# Exercise prompt
In the material below, find the line that contains "2. Оптимальная длина имени 10-16 символов." and the line that contains "- locked / unlocked;", then write out exactly those two lines and everything between them.

====================

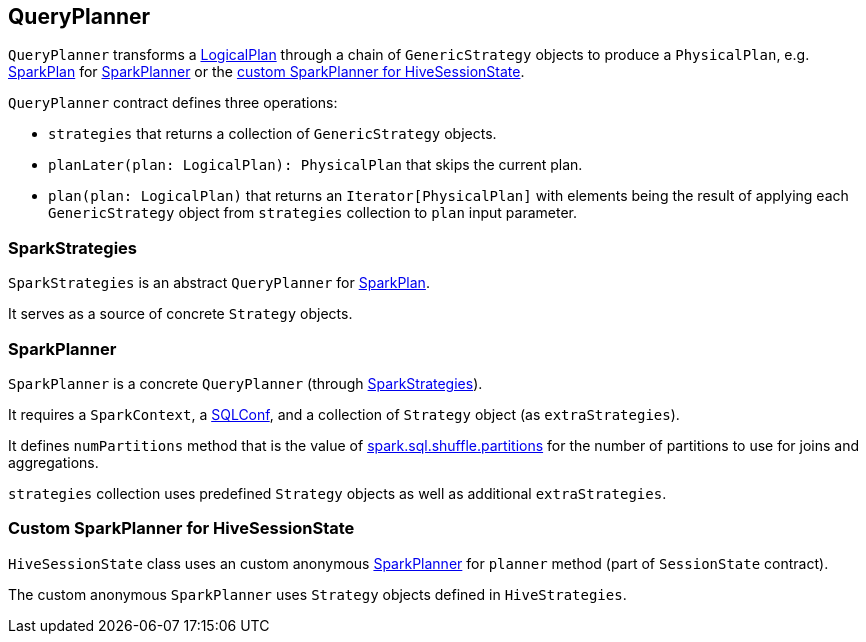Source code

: == QueryPlanner

`QueryPlanner` transforms a link:spark-sql-logical-plan.adoc[LogicalPlan] through a chain of `GenericStrategy` objects to produce a `PhysicalPlan`, e.g. link:spark-sql-spark-plan.adoc[SparkPlan] for <<SparkPlanner, SparkPlanner>> or the <<HiveSessionState, custom SparkPlanner for HiveSessionState>>.

`QueryPlanner` contract defines three operations:

* `strategies` that returns a collection of `GenericStrategy` objects.

* `planLater(plan: LogicalPlan): PhysicalPlan` that skips the current plan.

* `plan(plan: LogicalPlan)` that returns an `Iterator[PhysicalPlan]` with elements being the result of applying each `GenericStrategy` object from `strategies` collection to `plan` input parameter.

=== [[SparkStrategies]] SparkStrategies

`SparkStrategies` is an abstract `QueryPlanner` for link:spark-sql-spark-plan.adoc[SparkPlan].

It serves as a source of concrete `Strategy` objects.

=== [[SparkPlanner]] SparkPlanner

`SparkPlanner` is a concrete `QueryPlanner` (through <<SparkStrategies, SparkStrategies>>).

It requires a `SparkContext`, a link:spark-sql-SQLConf.adoc[SQLConf], and a collection of `Strategy` object (as `extraStrategies`).

It defines `numPartitions` method that is the value of link:spark-sql-settings.adoc#spark.sql.shuffle.partitions[spark.sql.shuffle.partitions] for the number of partitions to use for joins and aggregations.

`strategies` collection uses predefined `Strategy` objects as well as additional `extraStrategies`.

=== [[HiveSessionState]] Custom SparkPlanner for HiveSessionState

`HiveSessionState` class uses an custom anonymous  <<SparkPlanner, SparkPlanner>> for `planner` method (part of `SessionState` contract).

The custom anonymous `SparkPlanner` uses `Strategy` objects defined in `HiveStrategies`.
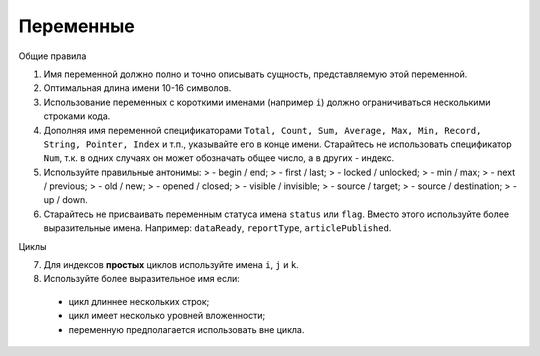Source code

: ##########
Переменные
##########

Общие правила

1. Имя переменной должно полно и точно описывать сущность,
   представляемую этой переменной.
2. Оптимальная длина имени 10-16 символов.
3. Использование переменных с короткими именами (например ``i``) должно
   ограничиваться несколькими строками кода.
4. Дополняя имя переменной спецификаторами
   ``Total, Count, Sum, Average, Max, Min, Record, String, Pointer, Index``
   и т.п., указывайте его в конце имени. Старайтесь не использовать
   спецификатор ``Num``, т.к. в одних случаях он может обозначать общее
   число, а в других - индекс.
5. Используйте правильные антонимы: > - begin / end; > - first / last; >
   - locked / unlocked; > - min / max; > - next / previous; > - old /
   new; > - opened / closed; > - visible / invisible; > - source /
   target; > - source / destination; > - up / down.

6. Старайтесь не присваивать переменным статуса имена ``status`` или
   ``flag``. Вместо этого используйте более выразительные имена.
   Например: ``dataReady``, ``reportType``, ``articlePublished``.

Циклы

7. Для индексов **простых** циклов используйте имена ``i``, ``j`` и
   ``k``.
8. Используйте более выразительное имя если:

..

   -  цикл длиннее нескольких строк;
   -  цикл имеет несколько уровней вложенности;
   -  переменную предполагается использовать вне цикла.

====================

# Reply
2. Оптимальная длина имени 10-16 символов.
3. Использование переменных с короткими именами (например ``i``) должно
   ограничиваться несколькими строками кода.
4. Дополняя имя переменной спецификаторами
   ``Total, Count, Sum, Average, Max, Min, Record, String, Pointer, Index``
   и т.п., указывайте его в конце имени. Старайтесь не использовать
   спецификатор ``Num``, т.к. в одних случаях он может обозначать общее
   число, а в других - индекс.
5. Используйте правильные антонимы: > - begin / end; > - first / last; >
   - locked / unlocked; > - min / max; > - next / previous; > - old /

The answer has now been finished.